Try Our Top 10 Tips for Reducing Anxiety in Children
By EQ Psychologist, Smita Arora
- 1. Keep the home environment relaxed in the mornings. Cut out screen time and, alternatively, make use of calm, low pitched, soothing instrumental music or a natural soundtrack during breakfast time, and as your child prepares for school.
- Help your child to learn to relax by helping her to be aware of her breathing. Guide your child in slowing down her breathing rate when anxiety hits, by gently holding the breath for a few seconds between the in and out breath, breathing in through the nose and out through the mouth.
- Talk about your child’s fears. Simply discussing a fear can normalise it and make it less overwhelming. Listening to your child talk and giving the fear or emotion a label can provide the details you need to minimise the specific fear.
- Gradually desensitize your child to unhelpful fears: Imagine your child is afraid of the neighbour’s dog and won’t go near the fence that separates the two gardens. Calm her fears by turning the problem into a game. Tell her you are going to play a new version of “tag” and you will be the safe “base”. Ask her to her a few steps toward the fence and then run back to “base”, where you can hug her. Do this several times, adding a step or two if she is willing. Over time, you can work with her to expand her comfort zone.
- Aim to have a clear road map or blueprint for the day. Outline what is planned for each day and approximate times for each activity. Put it on the fridge at child’s eye level so that the child is not anxious about the daily schedule and can check whenever he/she likes. Make the plan not too rigid but flexible enough to cover what you have included in the plan for the day.
- Use positive, reinforcing statements with your child. Positively reinforce behaviour that is appropriate to the situation and age of the child. The reinforcers could be praise, playtime with a favourite toy, extended playtime, and other incentives and rewards. Use positive, encouraging statements with your child, such as “You can do it” or “You are good at this”.
- Avoid comparisons with other children in the family, friendship group or school setting. This can compromise your child’s self-esteem. To improve your child’s performance, compare her performance with her own previous results or performance only.
- Devise a bedtime routine and stick to it, making sure there is adequate time for bath, a story, and some quiet moments before the lights go out. Read stories that are motivational and uplifting to the child, and relate these to the child’s own experiences and strengths. This helps to build confidence and self-esteem.
- Prepare for the new. If your child tends to get nervous in large or new situations, she will probably do better if you let her know what to expect. Mention that she will be meeting new people and going to a new place. Be positive. If she appears anxious, ask her to articulate her fears. Let her bring her favourite toy or stuffed animal for security. And when you get there, give your child time to adjust, even if it means that she spends some time maintaining physical closeness.

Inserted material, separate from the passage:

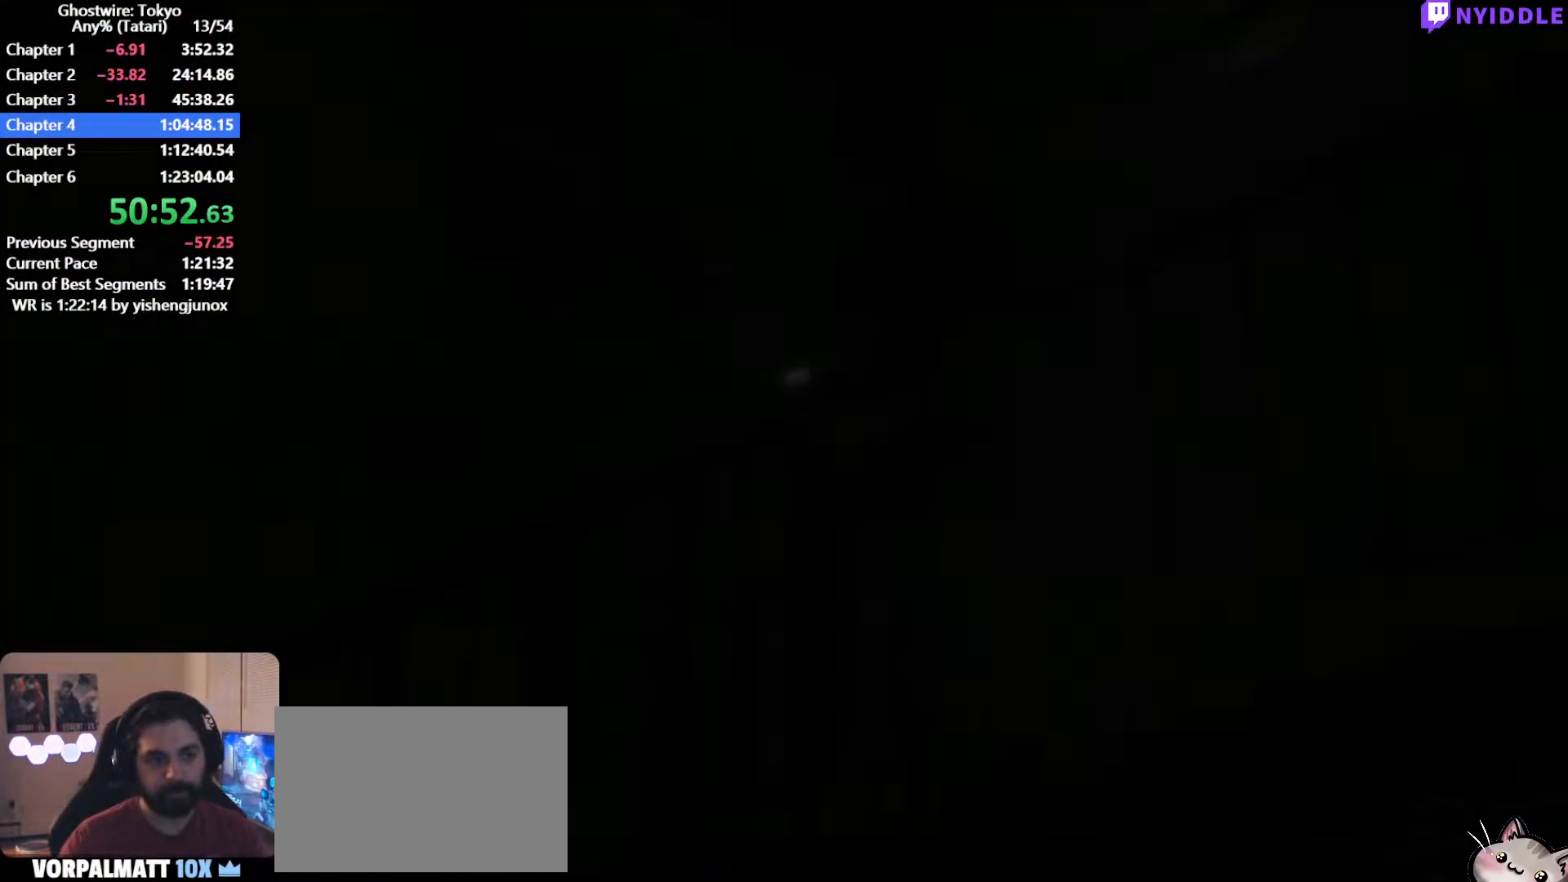
{"keys": ["q", "w"], "mouse": [], "events": []}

- Encourage your child to work out problems and problem solve independently. If your child is arguing with her peers, allow your child to try and work out a solution to the problem, and reinforce problem-solving and compromising outcomes. This builds your child’s confidence, independence and resilience.
Just by incorporating these simple tips and tools for minimising anxiety, you will successfully prepare your child for tackling the challenges of each day with increased confidence, and help to build resilience one day at a time!